**Поставленная задача**
Напечатайте без изменений строки записей ниже: начните с самой первой строки и остановитесь после строки, в которой стоит «scientific name: Rhipidura leucophrys», включив её.

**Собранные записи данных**
********

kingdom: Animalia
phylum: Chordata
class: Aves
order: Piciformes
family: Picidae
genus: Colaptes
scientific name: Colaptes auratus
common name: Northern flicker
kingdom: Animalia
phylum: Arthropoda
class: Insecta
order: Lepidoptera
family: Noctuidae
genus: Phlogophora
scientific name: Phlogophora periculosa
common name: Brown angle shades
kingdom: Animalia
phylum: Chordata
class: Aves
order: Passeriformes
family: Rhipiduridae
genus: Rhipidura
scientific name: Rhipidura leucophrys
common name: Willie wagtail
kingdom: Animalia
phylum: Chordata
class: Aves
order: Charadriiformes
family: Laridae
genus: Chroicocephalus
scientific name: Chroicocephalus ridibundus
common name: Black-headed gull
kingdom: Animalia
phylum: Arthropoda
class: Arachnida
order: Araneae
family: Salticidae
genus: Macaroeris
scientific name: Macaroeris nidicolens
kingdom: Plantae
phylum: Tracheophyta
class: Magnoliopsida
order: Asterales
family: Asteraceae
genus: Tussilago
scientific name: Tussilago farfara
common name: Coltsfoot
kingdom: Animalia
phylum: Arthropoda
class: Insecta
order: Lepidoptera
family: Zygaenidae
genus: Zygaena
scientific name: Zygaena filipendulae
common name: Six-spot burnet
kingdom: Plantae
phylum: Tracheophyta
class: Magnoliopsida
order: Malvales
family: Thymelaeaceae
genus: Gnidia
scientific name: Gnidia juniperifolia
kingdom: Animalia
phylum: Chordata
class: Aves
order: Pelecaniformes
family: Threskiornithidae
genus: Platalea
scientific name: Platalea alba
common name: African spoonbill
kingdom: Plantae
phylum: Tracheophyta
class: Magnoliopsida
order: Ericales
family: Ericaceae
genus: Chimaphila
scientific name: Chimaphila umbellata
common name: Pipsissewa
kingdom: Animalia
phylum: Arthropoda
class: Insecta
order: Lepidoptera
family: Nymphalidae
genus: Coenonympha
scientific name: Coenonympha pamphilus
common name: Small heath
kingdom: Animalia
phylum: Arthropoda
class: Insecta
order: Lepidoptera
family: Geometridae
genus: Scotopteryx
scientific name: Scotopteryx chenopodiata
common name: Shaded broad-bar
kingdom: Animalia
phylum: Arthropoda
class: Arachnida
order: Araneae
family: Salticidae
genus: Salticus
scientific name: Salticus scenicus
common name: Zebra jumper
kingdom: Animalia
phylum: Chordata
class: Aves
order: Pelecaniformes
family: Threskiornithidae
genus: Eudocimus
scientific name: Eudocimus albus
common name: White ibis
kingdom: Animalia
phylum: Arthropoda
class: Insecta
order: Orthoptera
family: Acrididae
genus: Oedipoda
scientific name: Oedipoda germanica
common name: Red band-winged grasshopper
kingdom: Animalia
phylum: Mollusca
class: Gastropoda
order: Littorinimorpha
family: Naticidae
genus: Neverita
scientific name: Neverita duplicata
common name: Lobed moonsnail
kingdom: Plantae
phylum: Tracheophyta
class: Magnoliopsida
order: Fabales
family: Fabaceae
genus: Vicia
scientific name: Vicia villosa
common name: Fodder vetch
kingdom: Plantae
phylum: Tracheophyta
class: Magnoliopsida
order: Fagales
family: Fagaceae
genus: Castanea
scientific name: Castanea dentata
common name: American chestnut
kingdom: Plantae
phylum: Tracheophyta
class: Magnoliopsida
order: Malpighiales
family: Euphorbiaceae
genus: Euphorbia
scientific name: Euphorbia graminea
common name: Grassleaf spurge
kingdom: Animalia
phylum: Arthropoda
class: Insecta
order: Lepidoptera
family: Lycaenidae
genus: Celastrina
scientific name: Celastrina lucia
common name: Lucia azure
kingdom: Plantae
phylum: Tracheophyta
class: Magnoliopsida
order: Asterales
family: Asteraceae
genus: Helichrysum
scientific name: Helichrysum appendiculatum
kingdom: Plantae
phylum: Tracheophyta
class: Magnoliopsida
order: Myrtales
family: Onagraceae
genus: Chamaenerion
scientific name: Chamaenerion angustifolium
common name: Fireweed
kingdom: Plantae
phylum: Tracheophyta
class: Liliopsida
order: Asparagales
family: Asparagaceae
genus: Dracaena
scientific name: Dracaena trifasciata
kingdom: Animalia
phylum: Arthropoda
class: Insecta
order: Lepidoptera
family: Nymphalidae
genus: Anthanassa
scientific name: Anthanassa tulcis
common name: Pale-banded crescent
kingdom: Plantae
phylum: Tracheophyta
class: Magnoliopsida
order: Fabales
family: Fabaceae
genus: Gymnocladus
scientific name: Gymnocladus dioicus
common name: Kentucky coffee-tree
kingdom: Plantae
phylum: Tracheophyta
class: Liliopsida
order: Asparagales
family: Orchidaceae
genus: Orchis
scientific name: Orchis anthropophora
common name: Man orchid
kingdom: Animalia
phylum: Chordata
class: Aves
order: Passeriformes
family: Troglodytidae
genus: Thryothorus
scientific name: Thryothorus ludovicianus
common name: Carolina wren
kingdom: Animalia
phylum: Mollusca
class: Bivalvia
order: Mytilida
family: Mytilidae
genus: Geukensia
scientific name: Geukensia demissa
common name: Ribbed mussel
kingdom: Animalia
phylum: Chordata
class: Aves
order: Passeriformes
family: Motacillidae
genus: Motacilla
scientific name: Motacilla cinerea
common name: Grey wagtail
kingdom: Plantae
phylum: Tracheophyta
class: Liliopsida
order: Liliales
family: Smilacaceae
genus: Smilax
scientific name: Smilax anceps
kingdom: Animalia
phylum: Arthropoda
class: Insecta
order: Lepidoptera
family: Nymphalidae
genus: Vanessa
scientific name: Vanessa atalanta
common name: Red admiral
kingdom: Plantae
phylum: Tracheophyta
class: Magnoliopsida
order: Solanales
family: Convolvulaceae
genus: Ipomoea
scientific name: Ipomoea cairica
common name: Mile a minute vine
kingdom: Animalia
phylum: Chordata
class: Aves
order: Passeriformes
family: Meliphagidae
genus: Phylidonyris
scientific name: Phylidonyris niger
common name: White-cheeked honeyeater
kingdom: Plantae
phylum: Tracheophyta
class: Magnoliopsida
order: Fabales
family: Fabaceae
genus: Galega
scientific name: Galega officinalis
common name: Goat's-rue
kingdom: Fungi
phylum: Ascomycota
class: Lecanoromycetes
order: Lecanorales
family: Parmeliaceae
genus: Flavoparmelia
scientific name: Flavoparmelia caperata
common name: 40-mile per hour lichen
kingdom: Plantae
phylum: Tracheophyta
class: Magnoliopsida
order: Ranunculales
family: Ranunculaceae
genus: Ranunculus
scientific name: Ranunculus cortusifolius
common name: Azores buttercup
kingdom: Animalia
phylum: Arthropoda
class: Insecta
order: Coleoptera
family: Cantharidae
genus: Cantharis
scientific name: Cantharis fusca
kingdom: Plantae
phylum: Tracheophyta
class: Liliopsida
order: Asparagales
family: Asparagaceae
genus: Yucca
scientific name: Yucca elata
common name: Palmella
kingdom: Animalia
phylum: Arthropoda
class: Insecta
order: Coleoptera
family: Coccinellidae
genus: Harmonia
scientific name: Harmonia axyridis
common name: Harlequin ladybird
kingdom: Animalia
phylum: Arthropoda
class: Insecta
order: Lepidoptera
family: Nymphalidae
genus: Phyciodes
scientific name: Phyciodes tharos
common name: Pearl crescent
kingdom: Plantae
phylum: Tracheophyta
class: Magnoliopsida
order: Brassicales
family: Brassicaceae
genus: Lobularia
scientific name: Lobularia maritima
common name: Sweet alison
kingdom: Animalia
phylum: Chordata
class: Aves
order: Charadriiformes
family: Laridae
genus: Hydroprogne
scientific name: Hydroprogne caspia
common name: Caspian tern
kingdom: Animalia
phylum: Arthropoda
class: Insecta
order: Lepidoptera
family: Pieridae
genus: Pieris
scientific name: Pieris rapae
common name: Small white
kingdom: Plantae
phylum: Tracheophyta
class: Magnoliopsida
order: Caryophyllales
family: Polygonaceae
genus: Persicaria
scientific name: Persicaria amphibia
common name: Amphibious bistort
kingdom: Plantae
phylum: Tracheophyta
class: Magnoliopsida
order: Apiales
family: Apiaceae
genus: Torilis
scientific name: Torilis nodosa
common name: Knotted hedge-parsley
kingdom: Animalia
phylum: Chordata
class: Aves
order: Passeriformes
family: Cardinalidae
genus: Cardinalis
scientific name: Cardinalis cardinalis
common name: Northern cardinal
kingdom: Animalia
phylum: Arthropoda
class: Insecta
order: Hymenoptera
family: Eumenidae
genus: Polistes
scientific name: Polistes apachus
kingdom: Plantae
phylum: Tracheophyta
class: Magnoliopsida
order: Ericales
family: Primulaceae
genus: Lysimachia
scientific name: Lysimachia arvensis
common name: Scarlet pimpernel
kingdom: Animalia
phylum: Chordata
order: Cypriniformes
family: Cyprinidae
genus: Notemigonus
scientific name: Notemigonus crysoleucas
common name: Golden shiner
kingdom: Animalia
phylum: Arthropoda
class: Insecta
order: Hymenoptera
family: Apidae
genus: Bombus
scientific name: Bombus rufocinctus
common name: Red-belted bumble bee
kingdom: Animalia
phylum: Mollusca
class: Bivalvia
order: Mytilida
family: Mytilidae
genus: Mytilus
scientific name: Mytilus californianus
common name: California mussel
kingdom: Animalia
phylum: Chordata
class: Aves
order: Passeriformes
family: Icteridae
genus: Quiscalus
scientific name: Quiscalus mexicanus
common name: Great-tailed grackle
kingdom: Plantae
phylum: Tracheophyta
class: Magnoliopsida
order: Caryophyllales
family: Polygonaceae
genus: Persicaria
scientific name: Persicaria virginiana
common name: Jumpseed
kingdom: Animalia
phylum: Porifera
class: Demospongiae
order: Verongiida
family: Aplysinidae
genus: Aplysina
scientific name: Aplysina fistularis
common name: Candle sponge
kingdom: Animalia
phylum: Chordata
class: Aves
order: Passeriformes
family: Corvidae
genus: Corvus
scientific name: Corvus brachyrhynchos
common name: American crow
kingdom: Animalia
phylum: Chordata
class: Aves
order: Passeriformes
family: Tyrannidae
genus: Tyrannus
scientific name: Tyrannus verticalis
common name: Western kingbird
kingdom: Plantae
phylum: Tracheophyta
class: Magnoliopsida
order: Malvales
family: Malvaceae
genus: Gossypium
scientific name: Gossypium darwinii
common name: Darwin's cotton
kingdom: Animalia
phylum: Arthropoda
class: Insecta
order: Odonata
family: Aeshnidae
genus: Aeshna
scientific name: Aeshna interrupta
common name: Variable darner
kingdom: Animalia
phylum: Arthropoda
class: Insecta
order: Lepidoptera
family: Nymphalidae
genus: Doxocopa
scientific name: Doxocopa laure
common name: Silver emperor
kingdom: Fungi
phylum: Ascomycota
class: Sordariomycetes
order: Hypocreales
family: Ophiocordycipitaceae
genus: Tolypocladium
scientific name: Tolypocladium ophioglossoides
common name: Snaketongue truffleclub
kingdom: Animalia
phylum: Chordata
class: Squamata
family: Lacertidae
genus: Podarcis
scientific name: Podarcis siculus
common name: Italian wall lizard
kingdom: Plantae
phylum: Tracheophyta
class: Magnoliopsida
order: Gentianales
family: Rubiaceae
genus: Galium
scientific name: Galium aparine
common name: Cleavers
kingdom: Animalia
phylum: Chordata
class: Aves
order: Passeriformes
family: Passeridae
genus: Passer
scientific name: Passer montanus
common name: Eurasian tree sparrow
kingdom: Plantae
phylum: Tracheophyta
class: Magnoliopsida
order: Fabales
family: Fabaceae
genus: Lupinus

********

**Ответ на задание**
kingdom: Animalia
phylum: Chordata
class: Aves
order: Piciformes
family: Picidae
genus: Colaptes
scientific name: Colaptes auratus
common name: Northern flicker
kingdom: Animalia
phylum: Arthropoda
class: Insecta
order: Lepidoptera
family: Noctuidae
genus: Phlogophora
scientific name: Phlogophora periculosa
common name: Brown angle shades
kingdom: Animalia
phylum: Chordata
class: Aves
order: Passeriformes
family: Rhipiduridae
genus: Rhipidura
scientific name: Rhipidura leucophrys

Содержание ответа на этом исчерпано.